To honor the vaka was to acknowledge that the ocean never truly divided Oceania. It connected it.
This realization became the turning point. If the ocean was one, and they all traveled it through the same vessel, then weren’t they—at their core—one people?
With the vaka as our shared symbol, we the people of Oceania are now erasing old lines. And from this place of connection, a new question has emerged:
If we are one ocean, do we not share the responsibility to care for it together?
Our answer was yes.
Our Oli
From our gathering a commitment and a declaration was born. And a chant that defines who we are.
Our movement has now progressed. Not just to reconnect, but to reimagine. We are reaching father—to other communities, other islands, other voices—to start a bigger conversation about stewardship, solidarity, and shared possibility. And we are taking action for the protection of our own ancestral places.
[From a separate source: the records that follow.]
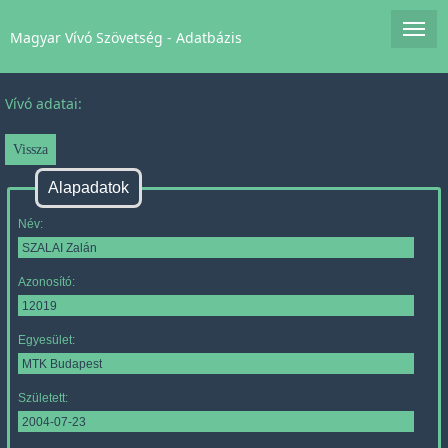
Magyar Vívó Szövetség - Adatbázis
Vívó adatai:
Alapadatok
Név:
Azonosító:
Egyesület:
Született: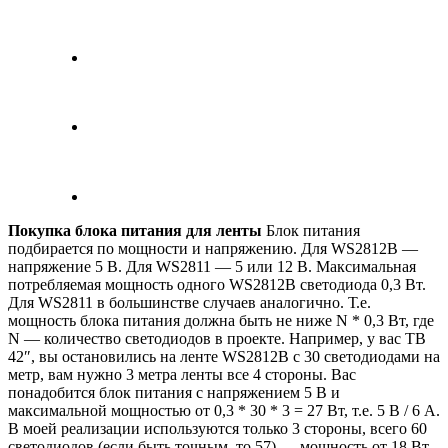
Покупка блока питания для ленты
Блок питания
подбирается по мощности и напряжению. Для WS2812B —
напряжение 5 В. Для WS2811 — 5 или 12 В. Максимальная
потребляемая мощность одного WS2812B светодиода 0,3 Вт.
Для WS2811 в большинстве случаев аналогично. Т.е.
мощность блока питания должна быть не ниже N * 0,3 Вт, где
N — количество светодиодов в проекте. Например, у вас ТВ
42″, вы остановились на ленте WS2812B с 30 светодиодами на
метр, вам нужно 3 метра ленты все 4 стороны. Вас
понадобится блок питания с напряжением 5 В и
максимальной мощностью от 0,3 * 30 * 3 = 27 Вт, т.е. 5 В / 6 А.
В моей реализации используются только 3 стороны, всего 60
светодиодов (если быть точным, то 57) — мощность от 18 Вт,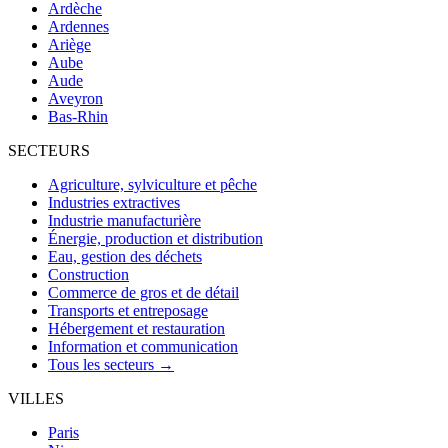
Ardèche
Ardennes
Ariège
Aube
Aude
Aveyron
Bas-Rhin
SECTEURS
Agriculture, sylviculture et pêche
Industries extractives
Industrie manufacturière
Énergie, production et distribution
Eau, gestion des déchets
Construction
Commerce de gros et de détail
Transports et entreposage
Hébergement et restauration
Information et communication
Tous les secteurs →
VILLES
Paris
We can only reach the future if we paddle together.
June 2024, Hui Pū Nā Leo o Moananuiākea, Hawai’i
In June 2014, 34 Pacific Island Indigenous and community and cultural leaders gathered in Hawaiʻi to discuss a shared responsibility to protect biocultural places for the people of Oceania.
Our Co-Founders
Solomon Pili Kahoʻohalala
Co-Founder
LĀNA‘I, HAWAI‘I
Solomon Pili Kahoʻohalahala, affectionately known as “Uncle Sol,” is a seventh-generation Native Hawaiian from Lānaʻi and a lifelong advocate for Indigenous rights and environmental stewardship. A respected cultural practitioner and community leader, his work is rooted in the Hawaiian value of āina momona—abundance and well-being through harmony with land and sea. Most recently, he co-founded One Oceania, an initiative that brings the indigenous perspective forward at international decision-making arenas to protect our precious Earth, curb the climate crisis, and inspire the global community into a renewed relationship with the planet.
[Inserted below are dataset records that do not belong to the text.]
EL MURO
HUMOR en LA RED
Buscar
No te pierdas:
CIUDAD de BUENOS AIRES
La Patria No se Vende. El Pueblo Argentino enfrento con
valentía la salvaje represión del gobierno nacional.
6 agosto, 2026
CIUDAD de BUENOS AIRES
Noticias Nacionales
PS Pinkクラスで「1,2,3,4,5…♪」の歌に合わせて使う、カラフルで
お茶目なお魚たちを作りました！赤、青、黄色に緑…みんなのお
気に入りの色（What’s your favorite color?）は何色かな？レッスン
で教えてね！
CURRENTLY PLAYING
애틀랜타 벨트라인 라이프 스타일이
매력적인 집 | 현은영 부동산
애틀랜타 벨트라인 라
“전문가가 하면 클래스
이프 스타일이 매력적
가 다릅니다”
He has served in the Maui County Council, Hawaiʻi State Legislature, and chaired the Hawaiʻi Sovereignty Commission. As Executive Director of the Kahoʻolawe Island Reserve Commission, he led restoration efforts and co-founded the Lānaʻi chapter of Protect Kahoʻolawe ʻOhana. He also established the Maunalei Ahupuaʻa Managed Area to empower youth and preserve ancestral lands. Internationally, Uncle Sol is an observer at the International Seabed Authority, chairs the advisory councils of the Pacific Islands Heritage Coalition, Hawaiian Islands Humpback Whale National Marine Sanctuary and the Papahānaumokuākea National Marine Sanctuary. As a crewmember of the legendary double-hulled canoe Hōkūleʻa, he helps carry forward the legacy of Indigenous navigation and cultural revitalization.
Sheila Raha Sarhangi
CO-FOUNDER
HONOLULU, HAWAI‘I
Sheila Raha Sarhangi has spent 20 years working in partnership with communities across Oceania to protect cultural heritage and the planet’s most biodiverse hotspots. She led the campaigns for the expansions of Papahānaumokuākea and Pacific Remote Islands Marine National Monuments, two of the world’s largest marine protected areas. A journalist and author, Sheila uses storytelling to shift mindsets and drive action. As the former vice president of strategic communications at the Hawaii Community Foundation, she advanced disaster recovery efforts, raising over $195M in one year.